ENGCMP 1510 Writing with Style
Designed with the writer in mind, this advanced-level, workshop-style course explores the sentence in its many forms and seeks to deepen students' understanding of grammar, syntax, punctuation, and style as opportunities for creative endeavor. Through the use of imaginative exercises, revisions, and discussion of texts written by students, poets, and essayists, we will immerse ourselves in the practice of writing compelling sentences that best express our thoughts and motives. The course involves a weekly workshop of works-in-progress and the creation of a chapter-length (20-25 pages) prose revisionary project by the end of semester.
ENGCMP 1551 History and Politics of the English Language
This course introduces students to the issues associated with the teaching of English language with special attention to instruction at the K-12 level. Topics include language acquisition and development, standard and non-standard dialects, and issues of composing and analyzing language. A primary consideration of the course is the way historical and cultural forces influence the teaching of English and shape evaluations of what constitutes "correct" and "literate" uses of language. The course can be used to fill teacher certification requirements
ENGCMP 1552 Language, Literacy, and Learning (formerly The Uses of Literacy)
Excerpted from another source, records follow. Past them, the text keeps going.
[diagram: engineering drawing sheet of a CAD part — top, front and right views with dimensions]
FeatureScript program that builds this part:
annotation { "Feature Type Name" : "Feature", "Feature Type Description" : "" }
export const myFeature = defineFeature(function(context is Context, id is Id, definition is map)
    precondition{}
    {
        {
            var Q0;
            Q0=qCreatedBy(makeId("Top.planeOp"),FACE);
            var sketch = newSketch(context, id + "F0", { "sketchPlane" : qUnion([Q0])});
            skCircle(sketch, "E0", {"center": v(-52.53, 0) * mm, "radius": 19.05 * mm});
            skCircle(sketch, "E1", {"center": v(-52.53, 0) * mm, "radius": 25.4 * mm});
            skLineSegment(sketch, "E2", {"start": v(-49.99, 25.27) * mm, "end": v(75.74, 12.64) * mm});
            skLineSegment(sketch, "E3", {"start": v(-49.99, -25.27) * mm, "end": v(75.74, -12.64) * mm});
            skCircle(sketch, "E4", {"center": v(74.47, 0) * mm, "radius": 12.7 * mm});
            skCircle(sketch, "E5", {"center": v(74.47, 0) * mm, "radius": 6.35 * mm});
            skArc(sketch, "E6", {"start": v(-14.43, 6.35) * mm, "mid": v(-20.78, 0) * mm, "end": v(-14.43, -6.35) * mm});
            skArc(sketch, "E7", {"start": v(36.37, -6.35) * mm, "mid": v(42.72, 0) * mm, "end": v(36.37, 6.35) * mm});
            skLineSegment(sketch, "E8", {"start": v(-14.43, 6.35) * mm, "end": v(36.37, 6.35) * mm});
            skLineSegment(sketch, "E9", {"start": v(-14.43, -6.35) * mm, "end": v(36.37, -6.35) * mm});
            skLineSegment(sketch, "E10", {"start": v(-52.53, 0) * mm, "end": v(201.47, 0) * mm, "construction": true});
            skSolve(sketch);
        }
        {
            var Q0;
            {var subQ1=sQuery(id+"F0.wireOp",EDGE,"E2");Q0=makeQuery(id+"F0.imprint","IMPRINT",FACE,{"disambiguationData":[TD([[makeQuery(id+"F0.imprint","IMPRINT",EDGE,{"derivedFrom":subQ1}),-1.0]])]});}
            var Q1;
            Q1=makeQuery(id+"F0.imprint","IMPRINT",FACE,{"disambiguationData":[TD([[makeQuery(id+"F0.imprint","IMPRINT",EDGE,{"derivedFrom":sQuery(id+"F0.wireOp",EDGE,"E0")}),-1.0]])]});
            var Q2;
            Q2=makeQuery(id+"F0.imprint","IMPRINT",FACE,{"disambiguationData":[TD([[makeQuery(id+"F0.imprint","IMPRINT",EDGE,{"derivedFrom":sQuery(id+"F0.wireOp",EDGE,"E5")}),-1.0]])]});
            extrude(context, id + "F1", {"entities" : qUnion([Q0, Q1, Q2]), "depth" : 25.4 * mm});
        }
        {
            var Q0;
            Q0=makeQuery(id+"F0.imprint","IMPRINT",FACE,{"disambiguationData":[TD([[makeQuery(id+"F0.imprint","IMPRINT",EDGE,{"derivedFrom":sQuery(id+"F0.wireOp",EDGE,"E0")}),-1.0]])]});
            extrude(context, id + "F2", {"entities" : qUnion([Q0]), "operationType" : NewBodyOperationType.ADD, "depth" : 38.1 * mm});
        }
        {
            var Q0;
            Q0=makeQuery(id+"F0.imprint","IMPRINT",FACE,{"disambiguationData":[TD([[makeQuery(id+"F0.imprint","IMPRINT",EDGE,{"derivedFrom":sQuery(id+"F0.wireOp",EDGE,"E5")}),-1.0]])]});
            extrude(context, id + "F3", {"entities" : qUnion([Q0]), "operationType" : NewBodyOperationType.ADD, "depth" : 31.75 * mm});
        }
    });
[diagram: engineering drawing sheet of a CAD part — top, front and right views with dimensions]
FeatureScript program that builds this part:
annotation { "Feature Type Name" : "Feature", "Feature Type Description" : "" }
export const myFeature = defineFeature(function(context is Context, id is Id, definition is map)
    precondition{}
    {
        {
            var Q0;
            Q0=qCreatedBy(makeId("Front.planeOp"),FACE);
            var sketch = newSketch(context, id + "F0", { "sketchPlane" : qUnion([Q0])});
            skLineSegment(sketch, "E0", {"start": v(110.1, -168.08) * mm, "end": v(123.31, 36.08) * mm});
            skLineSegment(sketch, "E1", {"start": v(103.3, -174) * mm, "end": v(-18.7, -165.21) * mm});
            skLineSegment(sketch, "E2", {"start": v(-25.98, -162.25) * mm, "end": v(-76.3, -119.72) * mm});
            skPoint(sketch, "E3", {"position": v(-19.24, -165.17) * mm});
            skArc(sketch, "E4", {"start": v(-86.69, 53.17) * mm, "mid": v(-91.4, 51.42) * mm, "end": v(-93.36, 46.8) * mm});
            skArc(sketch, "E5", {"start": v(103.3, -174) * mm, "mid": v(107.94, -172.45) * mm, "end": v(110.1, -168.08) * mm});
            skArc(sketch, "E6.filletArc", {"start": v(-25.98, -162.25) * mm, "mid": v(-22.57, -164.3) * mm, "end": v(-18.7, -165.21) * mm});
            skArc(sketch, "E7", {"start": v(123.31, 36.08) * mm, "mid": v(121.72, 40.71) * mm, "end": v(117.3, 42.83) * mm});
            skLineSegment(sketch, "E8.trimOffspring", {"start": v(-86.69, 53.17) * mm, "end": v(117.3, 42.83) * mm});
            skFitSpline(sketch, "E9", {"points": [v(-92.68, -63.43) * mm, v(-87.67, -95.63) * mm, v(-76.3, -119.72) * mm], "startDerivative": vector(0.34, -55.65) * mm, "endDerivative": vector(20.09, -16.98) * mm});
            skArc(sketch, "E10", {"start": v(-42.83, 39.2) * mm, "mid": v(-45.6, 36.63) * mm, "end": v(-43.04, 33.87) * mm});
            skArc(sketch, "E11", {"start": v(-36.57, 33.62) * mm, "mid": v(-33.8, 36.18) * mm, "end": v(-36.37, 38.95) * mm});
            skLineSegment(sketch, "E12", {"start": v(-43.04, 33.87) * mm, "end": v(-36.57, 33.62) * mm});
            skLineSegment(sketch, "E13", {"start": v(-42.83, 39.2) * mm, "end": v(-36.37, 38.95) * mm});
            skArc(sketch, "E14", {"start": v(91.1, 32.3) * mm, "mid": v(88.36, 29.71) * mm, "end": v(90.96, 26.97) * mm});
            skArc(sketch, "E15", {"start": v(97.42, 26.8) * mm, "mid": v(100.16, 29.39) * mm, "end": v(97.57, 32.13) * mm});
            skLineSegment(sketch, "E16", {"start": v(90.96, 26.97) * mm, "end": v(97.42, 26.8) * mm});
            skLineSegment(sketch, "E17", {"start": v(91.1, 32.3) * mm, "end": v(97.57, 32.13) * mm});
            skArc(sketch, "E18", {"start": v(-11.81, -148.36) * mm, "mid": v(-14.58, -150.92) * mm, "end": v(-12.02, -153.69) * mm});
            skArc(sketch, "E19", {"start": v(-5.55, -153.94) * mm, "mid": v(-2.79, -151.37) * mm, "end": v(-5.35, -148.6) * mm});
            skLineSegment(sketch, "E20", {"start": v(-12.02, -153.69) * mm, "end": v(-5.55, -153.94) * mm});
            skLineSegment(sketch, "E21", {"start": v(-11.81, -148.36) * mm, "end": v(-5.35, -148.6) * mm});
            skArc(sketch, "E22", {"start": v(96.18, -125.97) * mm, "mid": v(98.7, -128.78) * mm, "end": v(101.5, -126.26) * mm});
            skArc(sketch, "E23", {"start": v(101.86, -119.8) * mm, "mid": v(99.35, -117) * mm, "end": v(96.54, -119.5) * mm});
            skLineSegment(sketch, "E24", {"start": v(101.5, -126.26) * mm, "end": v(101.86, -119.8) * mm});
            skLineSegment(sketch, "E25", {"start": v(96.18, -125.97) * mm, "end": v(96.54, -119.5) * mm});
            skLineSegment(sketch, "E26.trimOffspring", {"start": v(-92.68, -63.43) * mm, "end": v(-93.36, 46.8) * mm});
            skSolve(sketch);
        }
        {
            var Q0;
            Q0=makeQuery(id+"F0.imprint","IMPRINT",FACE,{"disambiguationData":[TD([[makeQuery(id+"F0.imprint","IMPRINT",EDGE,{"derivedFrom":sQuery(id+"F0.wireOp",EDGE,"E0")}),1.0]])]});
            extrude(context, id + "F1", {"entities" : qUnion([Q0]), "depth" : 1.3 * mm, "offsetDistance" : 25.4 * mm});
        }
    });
Most of us probably assume that literacy is necessary in order to live a productive and happy life in the modern world. Learning how to read and write is "basic," right? But what is meant by writing and reading? What behaviors, knowledges, technological know-how, or skills are or have been included within those terms? And in what sense "necessary"--for whom or in what ways? What use, in other words, has been made of literacy and what values have been assigned to such use in personal, social, political and historical terms? What's literacy good for? In this course we will consider multiple literacies as complex social practices that vary according to time and place-- contested literacies, only some of which are or have been typically acquired through formal schooling. Our aim will be to challenge commonplace assumptions about the "proper" uses and values of literacy in order to think creatively and productively about educational, political, and personal alternatives. This course is designed especially for students planning on careers in teaching-related fields. Watch a short video about this course.
ENGCMP 1901 UTA in Teaching and Tutoring Writing
Students who wish to serve as Undergraduate Teaching Assistants for a Composition class can confer with a teacher, create a plan for serving as a UTA, and, with the teacher's permission, register for 1 to 3 credits to assist with an undergraduate course. Note that all UTAs must comply with the Dietrich School's guidelines for undergraduate teaching.